[Vidéo] Interview Héla Yousfi, auteur de « l’UGTT, une passion tunisienne »
« Ouvrir cette boite noire qu’est l’Union Générale des Travailleurs Tunisiens », tel est l’ambitieux projet que se propose Héla Yousfi, sociologue des organisations. Dans son ouvrage sous-titré « Enquête sur les syndicalistes en révolution », l’universitaire enseignante à l’Université Paris Dauphine se focalise plus précisément sur l’action, notamment politique, de la centrale syndicale durant la période 2011 – 2014, du déclenchement de la révolution de la dignité jusqu’au dialogue national. Entretien.
A la fois recueil de témoignages de gens du sérail syndicaliste, bilan critique, et enquête sur les divers clivages qui traversent l’UGTT en cette période de mutations où le principal syndicat joue un rôle clé grandissant dans le paysage politique et social tunisien, le livre est aussi celui d’une chercheuse, ayant la légitimité filiale (fille de parents militants syndicalistes) et intellectuelle pour s’emparer d’un sujet complexe.
Héla Yousfi y explique que, dès sa genèse à l’aune des luttes de décolonisation, l’UGTT endosse un rôle éminemment politique, indissociable de sa vocation plus classique de défense des travailleurs. Devenue une force d’arbitrage, voire le principal régulateur de la vie politique avec l’affaiblissement de l’Etat, en marge du dialogue national, l’UGTT fait cependant face à des critiques autour de sa politisation accrue, et d’un « consensus de classes » conclu avec la classe politique, aux dépens de sa disposition à être une force de proposition.

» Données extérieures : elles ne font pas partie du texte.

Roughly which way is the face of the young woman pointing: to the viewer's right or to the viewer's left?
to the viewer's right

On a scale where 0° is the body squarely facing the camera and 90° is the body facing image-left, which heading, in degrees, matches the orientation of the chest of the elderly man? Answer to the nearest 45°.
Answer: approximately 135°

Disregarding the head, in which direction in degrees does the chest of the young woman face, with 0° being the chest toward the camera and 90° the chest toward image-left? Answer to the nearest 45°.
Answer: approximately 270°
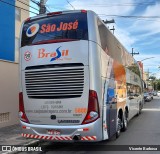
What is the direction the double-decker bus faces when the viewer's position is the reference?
facing away from the viewer and to the right of the viewer
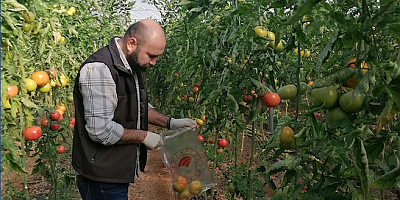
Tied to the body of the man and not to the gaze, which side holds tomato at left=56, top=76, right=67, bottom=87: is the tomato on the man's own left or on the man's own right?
on the man's own left

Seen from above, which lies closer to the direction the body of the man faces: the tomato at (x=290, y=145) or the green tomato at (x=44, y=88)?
the tomato

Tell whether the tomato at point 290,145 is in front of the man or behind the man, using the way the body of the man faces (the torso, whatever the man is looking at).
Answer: in front

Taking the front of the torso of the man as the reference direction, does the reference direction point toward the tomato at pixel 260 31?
yes

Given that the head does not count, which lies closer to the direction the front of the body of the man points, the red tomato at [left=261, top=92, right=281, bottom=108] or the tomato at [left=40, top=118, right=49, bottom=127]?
the red tomato

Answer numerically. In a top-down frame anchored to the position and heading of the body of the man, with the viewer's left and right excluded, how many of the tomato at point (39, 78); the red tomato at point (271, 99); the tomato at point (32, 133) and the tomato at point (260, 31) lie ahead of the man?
2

Un épisode qui a attisé le clivage historique entre ce l’auteur appelle la bureaucratie syndicale, encline à la continuité institutionnelle, et une aile plus radicale en faveur d’une rupture avec l’ancien régime.
Avec les récents évènements qui secouent le bassin minier, l’anti syndicalisme primaire reprend du poil de la bête : pouvoir, certains médias mais aussi une partie de l’opinion publique n’hésitent plus à diaboliser l’action syndicale, « responsable de tous les maux », jusqu’à tenir parfois un discours proprement fasciste. A la croisée des chemins, consurrencée au sein d’un pluralisme syndical nouveau, l’UGTT devra choisir entre perpétuer un l’équilibre soft et revenir aux sources de la lutte d’émancipation allant bien au-delà des revendications salariales.